• [TASK ITEM]:
Copy out all of the data below, keeping every line and character unchanged.

Transcribed page text

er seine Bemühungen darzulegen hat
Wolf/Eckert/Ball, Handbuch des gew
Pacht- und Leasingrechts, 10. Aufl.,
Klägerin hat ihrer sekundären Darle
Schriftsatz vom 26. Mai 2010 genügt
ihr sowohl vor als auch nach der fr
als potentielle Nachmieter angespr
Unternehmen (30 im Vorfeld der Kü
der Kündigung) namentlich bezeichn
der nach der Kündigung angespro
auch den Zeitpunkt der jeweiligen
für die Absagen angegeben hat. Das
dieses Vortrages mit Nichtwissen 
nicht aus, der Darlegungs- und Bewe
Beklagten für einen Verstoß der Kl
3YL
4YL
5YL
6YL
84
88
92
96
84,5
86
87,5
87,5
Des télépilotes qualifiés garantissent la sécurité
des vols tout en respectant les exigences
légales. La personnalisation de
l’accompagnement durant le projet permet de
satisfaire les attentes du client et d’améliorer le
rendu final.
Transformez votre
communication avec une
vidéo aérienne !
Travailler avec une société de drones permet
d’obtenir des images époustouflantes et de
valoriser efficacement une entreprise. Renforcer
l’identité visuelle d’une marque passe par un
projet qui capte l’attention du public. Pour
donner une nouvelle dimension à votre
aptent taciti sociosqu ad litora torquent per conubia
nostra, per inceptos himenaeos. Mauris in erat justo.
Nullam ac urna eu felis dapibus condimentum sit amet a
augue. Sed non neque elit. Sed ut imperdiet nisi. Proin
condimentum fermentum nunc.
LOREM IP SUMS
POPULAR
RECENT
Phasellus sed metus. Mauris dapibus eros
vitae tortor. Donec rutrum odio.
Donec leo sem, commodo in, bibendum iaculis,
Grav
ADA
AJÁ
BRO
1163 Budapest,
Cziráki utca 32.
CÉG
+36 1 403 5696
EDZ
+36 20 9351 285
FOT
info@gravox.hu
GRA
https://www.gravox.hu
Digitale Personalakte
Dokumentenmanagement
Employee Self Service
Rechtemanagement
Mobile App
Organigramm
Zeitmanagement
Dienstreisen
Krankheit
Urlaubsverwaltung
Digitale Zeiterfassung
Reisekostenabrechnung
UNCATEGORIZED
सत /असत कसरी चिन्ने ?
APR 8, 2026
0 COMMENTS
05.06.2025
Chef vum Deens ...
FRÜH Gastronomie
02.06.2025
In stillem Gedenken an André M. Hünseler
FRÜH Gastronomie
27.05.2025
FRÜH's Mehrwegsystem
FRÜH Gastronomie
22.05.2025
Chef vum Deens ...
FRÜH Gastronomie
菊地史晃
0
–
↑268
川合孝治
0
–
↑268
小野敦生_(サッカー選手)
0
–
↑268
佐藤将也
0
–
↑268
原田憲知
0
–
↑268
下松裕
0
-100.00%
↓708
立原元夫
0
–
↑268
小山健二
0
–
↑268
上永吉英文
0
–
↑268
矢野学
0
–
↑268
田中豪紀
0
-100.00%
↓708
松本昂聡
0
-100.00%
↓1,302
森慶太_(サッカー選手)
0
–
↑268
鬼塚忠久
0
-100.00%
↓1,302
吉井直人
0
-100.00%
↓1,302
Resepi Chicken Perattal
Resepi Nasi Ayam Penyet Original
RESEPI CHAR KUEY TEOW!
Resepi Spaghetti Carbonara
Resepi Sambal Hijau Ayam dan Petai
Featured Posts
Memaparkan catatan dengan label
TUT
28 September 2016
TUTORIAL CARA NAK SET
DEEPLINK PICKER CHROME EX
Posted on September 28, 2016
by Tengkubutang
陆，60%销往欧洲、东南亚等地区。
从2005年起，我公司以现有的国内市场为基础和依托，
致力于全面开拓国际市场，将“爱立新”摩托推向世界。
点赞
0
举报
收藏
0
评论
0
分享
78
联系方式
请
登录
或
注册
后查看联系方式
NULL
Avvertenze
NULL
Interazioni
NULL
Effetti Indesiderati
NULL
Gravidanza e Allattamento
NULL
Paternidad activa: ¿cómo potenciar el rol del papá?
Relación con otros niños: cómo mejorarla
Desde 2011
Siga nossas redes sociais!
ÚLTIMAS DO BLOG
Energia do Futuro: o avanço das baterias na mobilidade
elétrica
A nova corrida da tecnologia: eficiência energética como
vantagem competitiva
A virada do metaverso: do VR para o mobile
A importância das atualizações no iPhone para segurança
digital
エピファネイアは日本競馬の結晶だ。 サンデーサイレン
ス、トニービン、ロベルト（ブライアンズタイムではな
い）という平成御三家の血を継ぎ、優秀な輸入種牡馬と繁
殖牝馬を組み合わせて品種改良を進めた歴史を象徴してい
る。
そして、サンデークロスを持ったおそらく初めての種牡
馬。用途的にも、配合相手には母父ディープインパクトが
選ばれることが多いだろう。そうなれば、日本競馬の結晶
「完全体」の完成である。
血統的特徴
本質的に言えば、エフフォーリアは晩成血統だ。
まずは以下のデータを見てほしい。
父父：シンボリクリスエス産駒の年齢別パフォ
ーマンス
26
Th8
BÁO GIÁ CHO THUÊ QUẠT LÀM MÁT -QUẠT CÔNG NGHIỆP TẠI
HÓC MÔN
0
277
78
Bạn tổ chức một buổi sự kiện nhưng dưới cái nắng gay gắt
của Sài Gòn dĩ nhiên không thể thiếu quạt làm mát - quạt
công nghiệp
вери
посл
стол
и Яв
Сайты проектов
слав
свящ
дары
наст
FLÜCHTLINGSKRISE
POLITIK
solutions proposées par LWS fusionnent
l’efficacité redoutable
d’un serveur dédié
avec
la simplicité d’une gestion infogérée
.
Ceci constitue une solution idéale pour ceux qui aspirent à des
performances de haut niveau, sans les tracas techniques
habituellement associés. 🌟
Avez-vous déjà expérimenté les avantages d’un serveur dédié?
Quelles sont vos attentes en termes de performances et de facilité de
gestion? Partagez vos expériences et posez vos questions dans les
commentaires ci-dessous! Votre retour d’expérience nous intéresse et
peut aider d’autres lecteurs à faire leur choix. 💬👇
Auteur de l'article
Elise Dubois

• [REPLY TO THE EXERCISE]:
er seine Bemühungen darzulegen hat
Wolf/Eckert/Ball, Handbuch des gew
Pacht- und Leasingrechts, 10. Aufl.,
Klägerin hat ihrer sekundären Darle
Schriftsatz vom 26. Mai 2010 genügt
ihr sowohl vor als auch nach der fr
als potentielle Nachmieter angespr
Unternehmen (30 im Vorfeld der Kü
der Kündigung) namentlich bezeichn
der nach der Kündigung angespro
auch den Zeitpunkt der jeweiligen
für die Absagen angegeben hat. Das
dieses Vortrages mit Nichtwissen 
nicht aus, der Darlegungs- und Bewe
Beklagten für einen Verstoß der Kl
3YL
4YL
5YL
6YL
84
88
92
96
84,5
86
87,5
87,5
Des télépilotes qualifiés garantissent la sécurité
des vols tout en respectant les exigences
légales. La personnalisation de
l’accompagnement durant le projet permet de
satisfaire les attentes du client et d’améliorer le
rendu final.
Transformez votre
communication avec une
vidéo aérienne !
Travailler avec une société de drones permet
d’obtenir des images époustouflantes et de
valoriser efficacement une entreprise. Renforcer
l’identité visuelle d’une marque passe par un
projet qui capte l’attention du public. Pour
donner une nouvelle dimension à votre
aptent taciti sociosqu ad litora torquent per conubia
nostra, per inceptos himenaeos. Mauris in erat justo.
Nullam ac urna eu felis dapibus condimentum sit amet a
augue. Sed non neque elit. Sed ut imperdiet nisi. Proin
condimentum fermentum nunc.
LOREM IP SUMS
POPULAR
RECENT
Phasellus sed metus. Mauris dapibus eros
vitae tortor. Donec rutrum odio.
Donec leo sem, commodo in, bibendum iaculis,
Grav
ADA
AJÁ
BRO
1163 Budapest,
Cziráki utca 32.
CÉG
+36 1 403 5696
EDZ
+36 20 9351 285
FOT
info@gravox.hu
GRA
https://www.gravox.hu
Digitale Personalakte
Dokumentenmanagement
Employee Self Service
Rechtemanagement
Mobile App
Organigramm
Zeitmanagement
Dienstreisen
Krankheit
Urlaubsverwaltung
Digitale Zeiterfassung
Reisekostenabrechnung
UNCATEGORIZED
सत /असत कसरी चिन्ने ?
APR 8, 2026
0 COMMENTS
05.06.2025
Chef vum Deens ...
FRÜH Gastronomie
02.06.2025
In stillem Gedenken an André M. Hünseler
FRÜH Gastronomie
27.05.2025
FRÜH's Mehrwegsystem
FRÜH Gastronomie
22.05.2025
Chef vum Deens ...
FRÜH Gastronomie
菊地史晃
0
–
↑268
川合孝治
0
–
↑268
小野敦生_(サッカー選手)
0
–
↑268
佐藤将也
0
–
↑268
原田憲知
0
–
↑268
下松裕
0
-100.00%
↓708
立原元夫
0
–
↑268
小山健二
0
–
↑268
上永吉英文
0
–
↑268
矢野学
0
–
↑268
田中豪紀
0
-100.00%
↓708
松本昂聡
0
-100.00%
↓1,302
森慶太_(サッカー選手)
0
–
↑268
鬼塚忠久
0
-100.00%
↓1,302
吉井直人
0
-100.00%
↓1,302
Resepi Chicken Perattal
Resepi Nasi Ayam Penyet Original
RESEPI CHAR KUEY TEOW!
Resepi Spaghetti Carbonara
Resepi Sambal Hijau Ayam dan Petai
Featured Posts
Memaparkan catatan dengan label
TUT
28 September 2016
TUTORIAL CARA NAK SET
DEEPLINK PICKER CHROME EX
Posted on September 28, 2016
by Tengkubutang
陆，60%销往欧洲、东南亚等地区。
从2005年起，我公司以现有的国内市场为基础和依托，
致力于全面开拓国际市场，将“爱立新”摩托推向世界。
点赞
0
举报
收藏
0
评论
0
分享
78
联系方式
请
登录
或
注册
后查看联系方式
NULL
Avvertenze
NULL
Interazioni
NULL
Effetti Indesiderati
NULL
Gravidanza e Allattamento
NULL
Paternidad activa: ¿cómo potenciar el rol del papá?
Relación con otros niños: cómo mejorarla
Desde 2011
Siga nossas redes sociais!
ÚLTIMAS DO BLOG
Energia do Futuro: o avanço das baterias na mobilidade
elétrica
A nova corrida da tecnologia: eficiência energética como
vantagem competitiva
A virada do metaverso: do VR para o mobile
A importância das atualizações no iPhone para segurança
digital
エピファネイアは日本競馬の結晶だ。 サンデーサイレン
ス、トニービン、ロベルト（ブライアンズタイムではな
い）という平成御三家の血を継ぎ、優秀な輸入種牡馬と繁
殖牝馬を組み合わせて品種改良を進めた歴史を象徴してい
る。
そして、サンデークロスを持ったおそらく初めての種牡
馬。用途的にも、配合相手には母父ディープインパクトが
選ばれることが多いだろう。そうなれば、日本競馬の結晶
「完全体」の完成である。
血統的特徴
本質的に言えば、エフフォーリアは晩成血統だ。
まずは以下のデータを見てほしい。
父父：シンボリクリスエス産駒の年齢別パフォ
ーマンス
26
Th8
BÁO GIÁ CHO THUÊ QUẠT LÀM MÁT -QUẠT CÔNG NGHIỆP TẠI
HÓC MÔN
0
277
78
Bạn tổ chức một buổi sự kiện nhưng dưới cái nắng gay gắt
của Sài Gòn dĩ nhiên không thể thiếu quạt làm mát - quạt
công nghiệp
вери
посл
стол
и Яв
Сайты проектов
слав
свящ
дары
наст
FLÜCHTLINGSKRISE
POLITIK
solutions proposées par LWS fusionnent
l’efficacité redoutable
d’un serveur dédié
avec
la simplicité d’une gestion infogérée
.
Ceci constitue une solution idéale pour ceux qui aspirent à des
performances de haut niveau, sans les tracas techniques
habituellement associés. 🌟
Avez-vous déjà expérimenté les avantages d’un serveur dédié?
Quelles sont vos attentes en termes de performances et de facilité de
gestion? Partagez vos expériences et posez vos questions dans les
commentaires ci-dessous! Votre retour d’expérience nous intéresse et
peut aider d’autres lecteurs à faire leur choix. 💬👇
Auteur de l'article
Elise Dubois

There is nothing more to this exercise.